Critics of Salt Lake City, which gets 60 percent of its municipal water supply from the canyons, complain that it exercises too much land control in an era when sophisticated water treatment systems and various agencies are sufficient to protect the water supply.
In addition, some other areas of the state such as Wasatch and Duchesne counties — which are part of a complex water delivery system serving portions of the Wasatch Front — could be vulnerable to land use restrictions under extraterritorial jurisdiction.
Norm Henderson, a Big Cottonwood Canyon resident and subcommittee member, said the bill still has problems because it needs to provide more specific representation to residents and it has potential unintended consequences.
Henderson, in a written complaint to Okerlund, said vague language in the bill could trump prior land use authority.
In addition to the extraterritorial jurisdiction measure, the committee also endorsed a resolution to continue the study of water banking in Utah.
Senate Minority Assistant Whip Jani Iwamoto, D-Holladay, is sponsoring SJR01 to support the continued exploration of water banking in the agricultural community as an option when water is in short supply.

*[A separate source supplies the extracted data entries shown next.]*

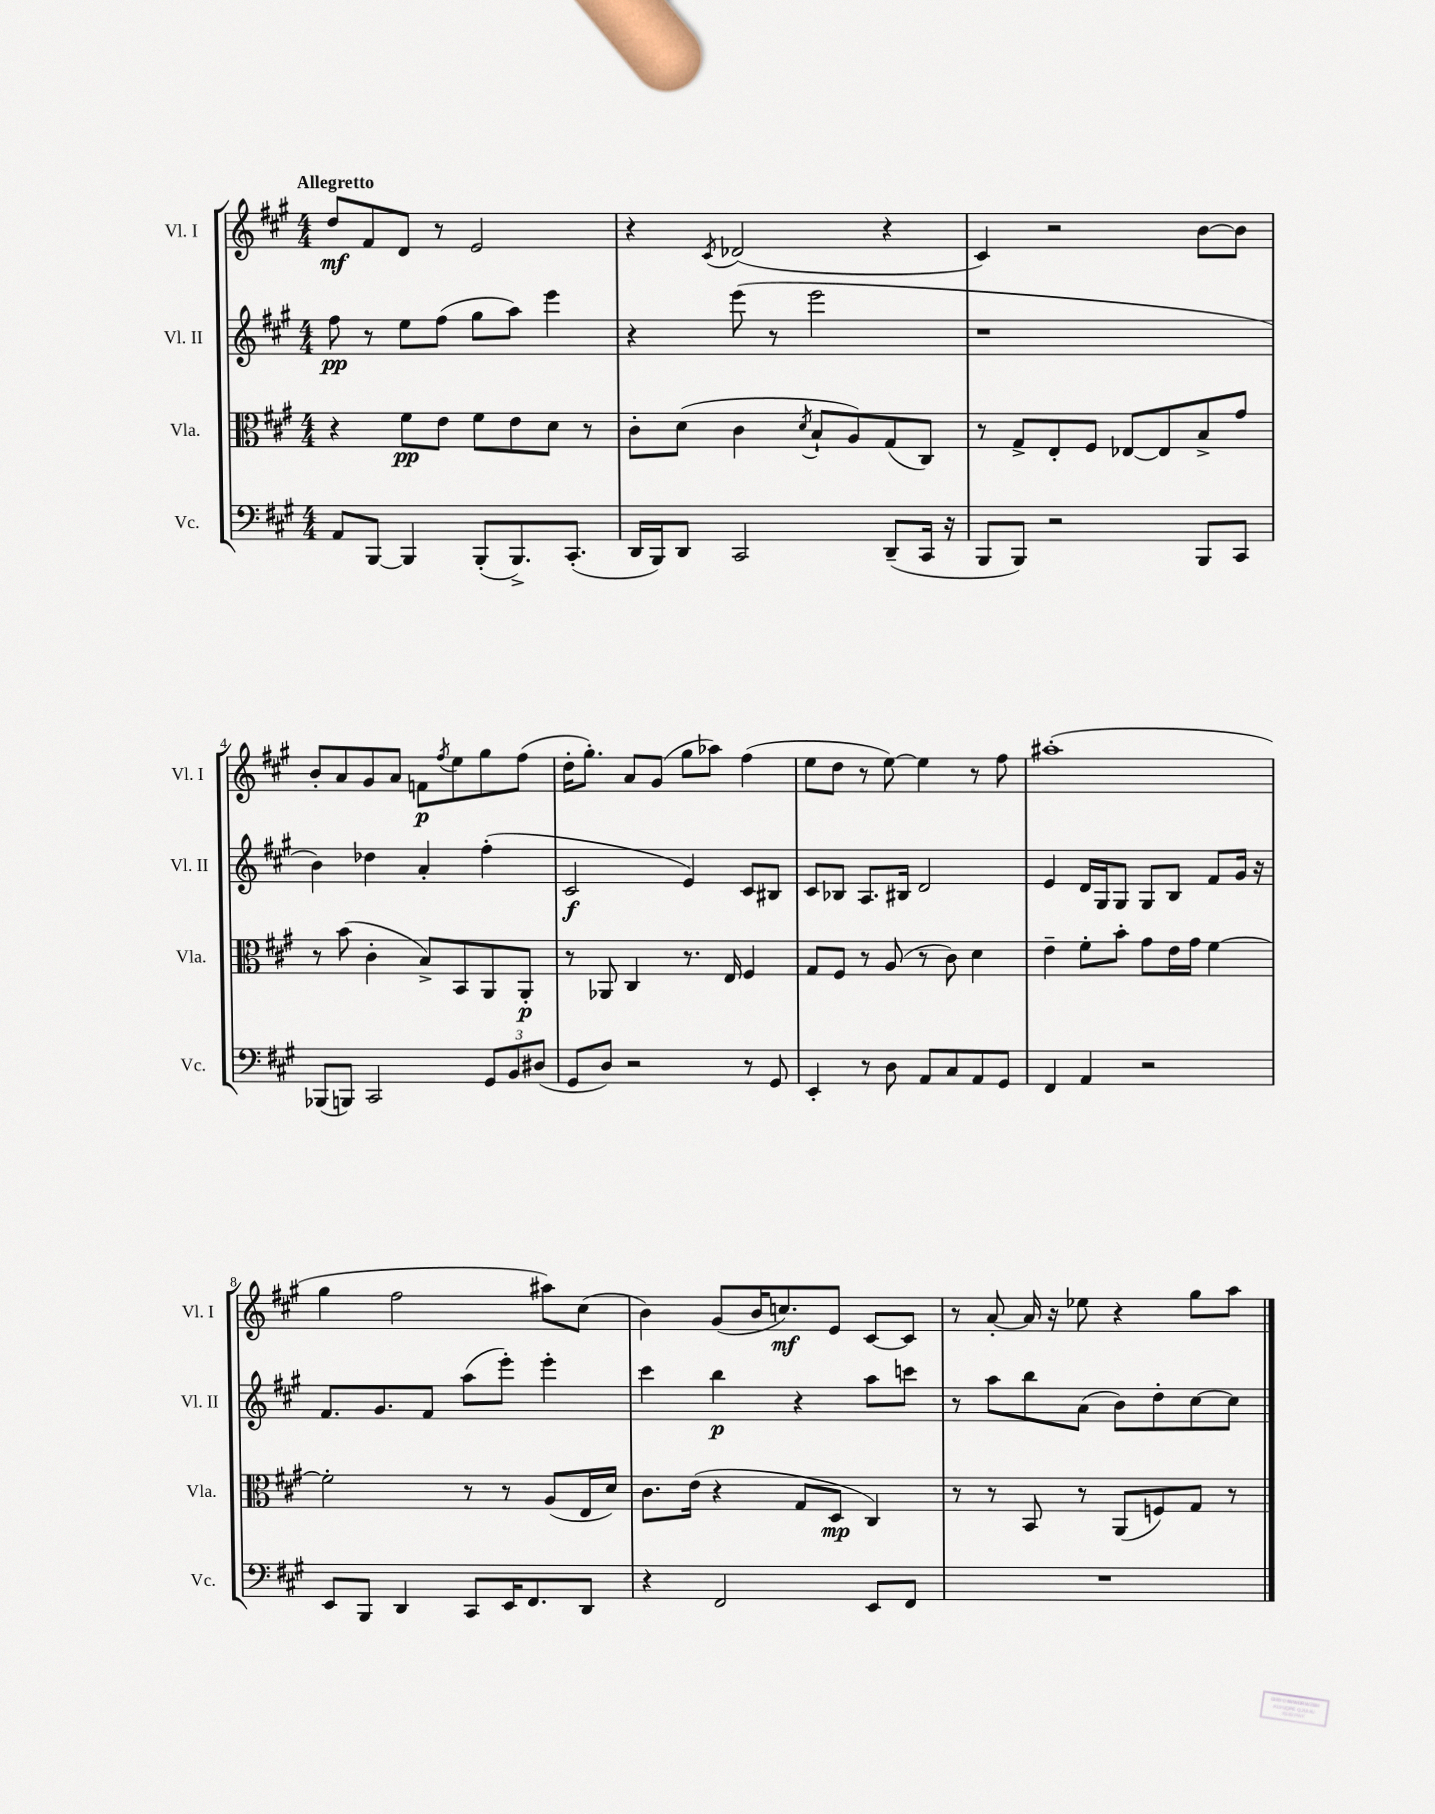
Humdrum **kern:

**kern	**kern	**kern	**kern
*staff4	*staff3	*staff2	*staff1
*clefF4	*clefC3	*clefG2	*clefG2
*k[f#c#g#]	*k[f#c#g#]	*k[f#c#g#]	*k[f#c#g#]
*M4/4	*M4/4	*M4/4	*M4/4
8AA	4r	8ff#	8dd
[8BBB	.	8r	8f#
4BBB]	8f#	8ee	8d
.	8e	(8ff#	8r
(8BBB'	8f#	8gg#	2e
8.BBB^)	8e	8aa)	.
.	8d	4eee	.
(8.CC#'	.	.	.
.	8r	.	.
=	=	=	=
16DD	8c#'	4r	4r
16BBB)	.	.	.
8DD	(8d	.	.
.	.	.	8qc#
2CC#	4c#	(8eee	(2d-
.	.	8r	.
.	8qd	.	.
.	8B`	2eee	.
.	8A)	.	.
(8DD~	(8G#	.	4r
16CC#	8C#)	.	.
16r	.	.	.
=	=	=	=
8BBB	8r	1r	4c#)
8BBB)	8G#^	.	.
2r	8E'	.	2r
.	8F#	.	.
.	[8E-	.	.
.	8E-]	.	.
8BBB	8B^	.	[8b
8CC#	8g#	.	8b]
=	=	=	=
(8BBB-	8r	4b)	8b'
8BBB)	(8b	.	8a
2CC#	4c#'	4dd-	8g#
.	.	.	8a
.	8B^)	4a'	8f
.	.	.	8qff#
.	8BB	.	8ee
12GG#	8AA	(4ff#'	8gg#
12BB	.	.	.
.	8AA'	.	(8ff#
(12D#	.	.	.
=	=	=	=
8GG#	8r	2c#	16dd'
.	.	.	8.gg#')
8D)	8AA-	.	.
2r	4C#	.	8a
.	.	.	(8g#
.	8.r	4e)	8gg#
.	.	.	8aa-)
.	16E	.	.
8r	4F#	8c#	(4ff#
8GG#	.	8B#	.
=	=	=	=
4EE'	8G#	8c#	8ee
.	8F#	8B-	8dd
8r	8r	8.A	8r
8D	(8A	.	[8ee)
.	.	16B#	.
8AA	8r	2d	4ee]
8C#	8c#)	.	.
8AA	4d	.	8r
8GG#	.	.	8ff#
=	=	=	=
4FF#	4e~	4e	(1aa#'
4AA	8f#'	16d	.
.	.	16G#	.
.	8b'	8G#	.
2r	8g#	8G#	.
.	16e	8B	.
.	16g#	.	.
.	[4f#	8f#	.
.	.	16g#	.
.	.	16r	.
=	=	=	=
8EE	2f#']	8.f#	4gg#
8BBB	.	.	.
.	.	8.g#	.
4DD	.	.	2ff#
.	.	8f#	.
8CC#	8r	(8aa	.
16EE	8r	8eee')	.
8.FF#	.	.	.
.	(8A	4eee'	8aa#)
8DD	16E	.	(8cc#
.	16d)	.	.
=	=	=	=
4r	8.c#	4ccc#	4b)
.	(16e	.	.
2FF#	4r	4bb	(8g#
.	.	.	16b
.	.	.	8.cc)
.	8G#	4r	.
.	8D	.	8e
8EE	4C#)	8aa	[8c#
8FF#	.	8ccc	8c#]
=	=	=	=
1r	8r	8r	8r
.	8r	8aa	[8a'
.	8BB	8bb	16a]
.	.	.	16r
.	8r	(8a	8ee-
.	(8AA	8b)	4r
.	8F)	8dd'	.
.	8G#	[8cc#	8gg#
.	8r	8cc#]	8aa
==	==	==	==
*-	*-	*-	*-
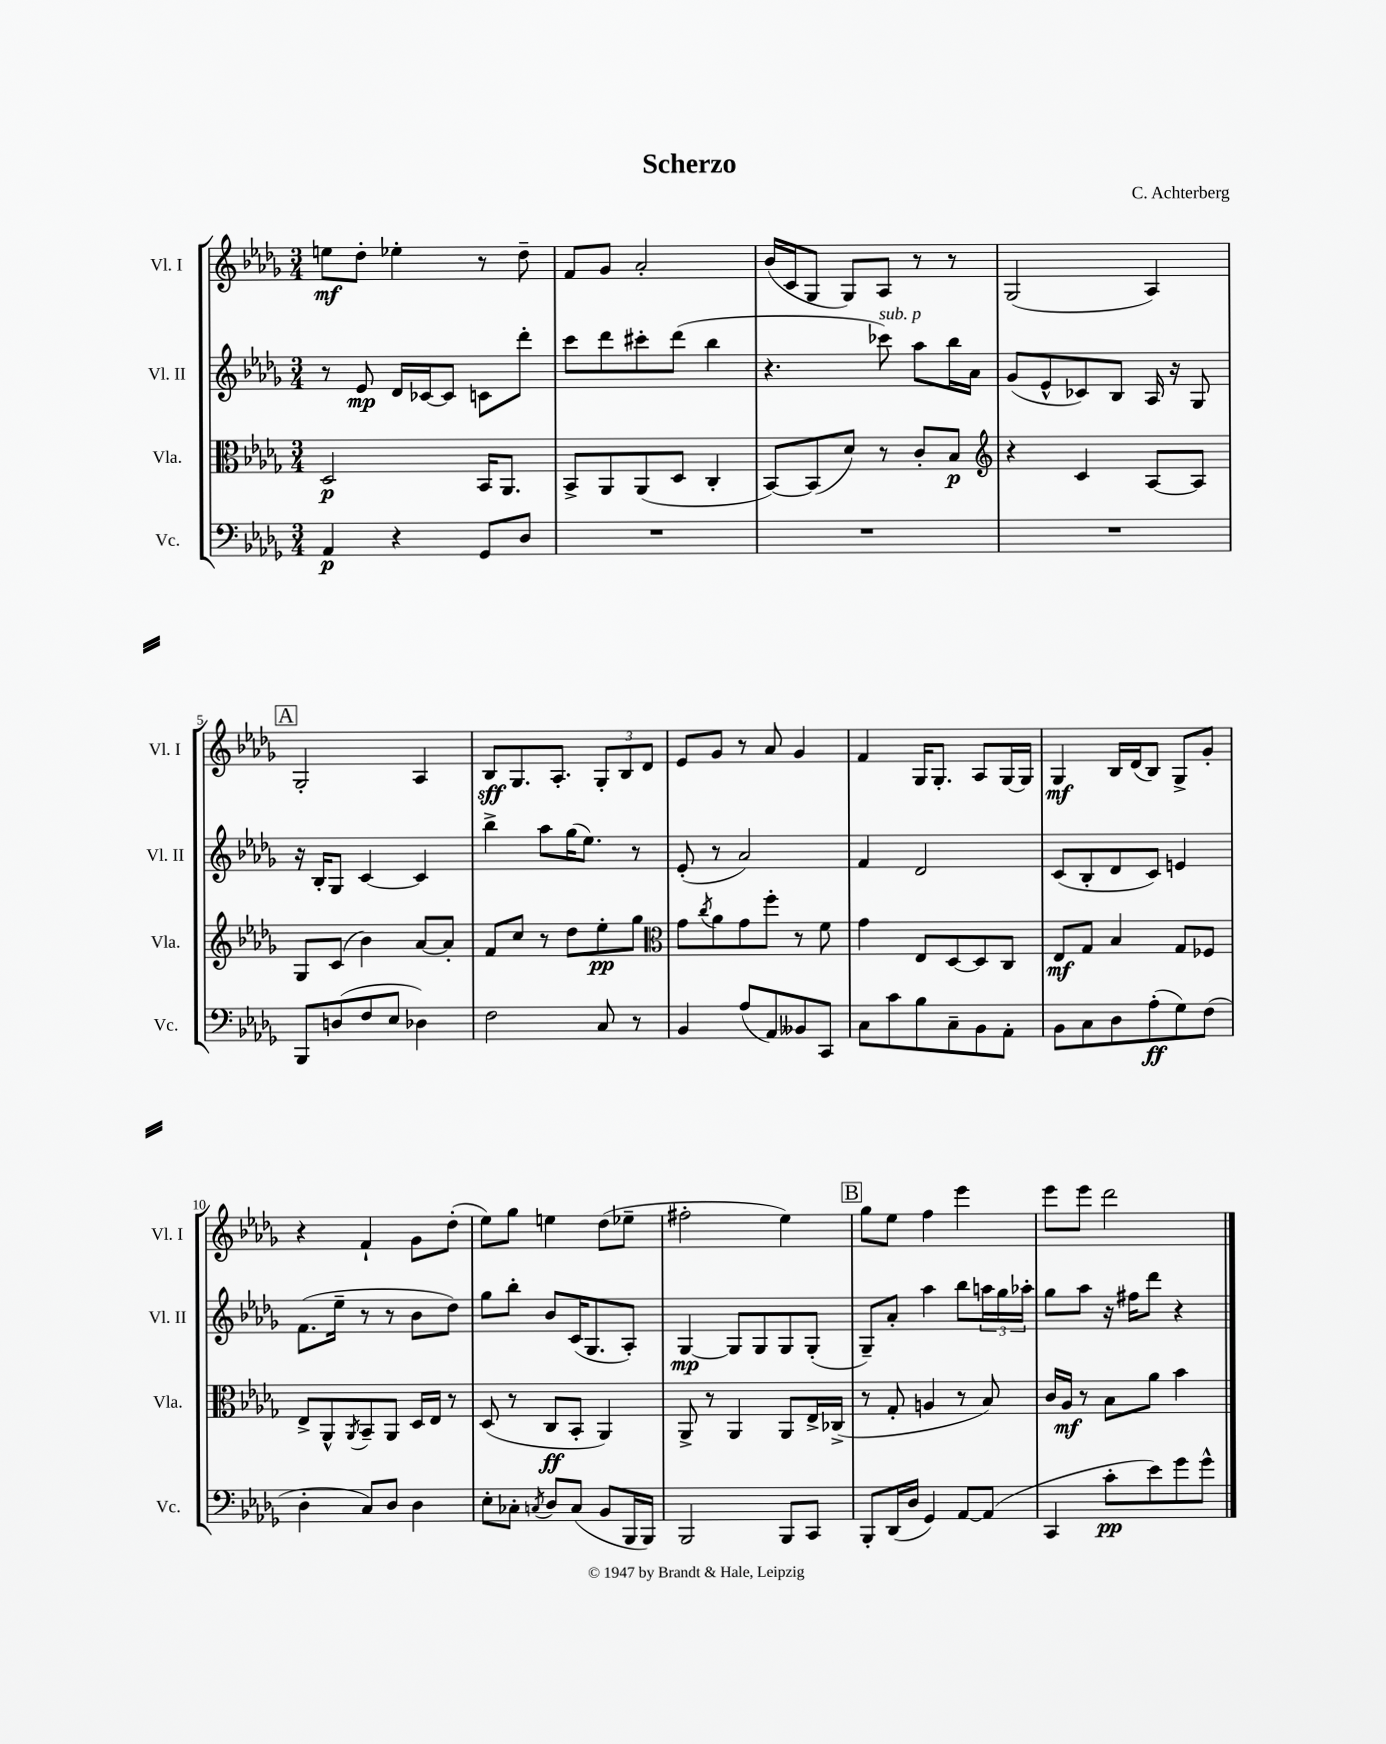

If drought, for example, precludes a farmer from irrigating his entire farm, the water banking option would allow him to lease a portion of his water right without fear of permanently giving that right up.
Steve Clyde, a water attorney and member of the state Water Development Commission, told lawmakers that water banking has been effective in other states but is untried in Utah in part due to its arid conditions.
Supporters believe it could be an effective tool in certain basins, such as the Bear River.
Iwamoto says she hopes to have legislation crafted in time for the 2020 legislative session.
Both the resolution and Okerlund bill advanced to the full Senate.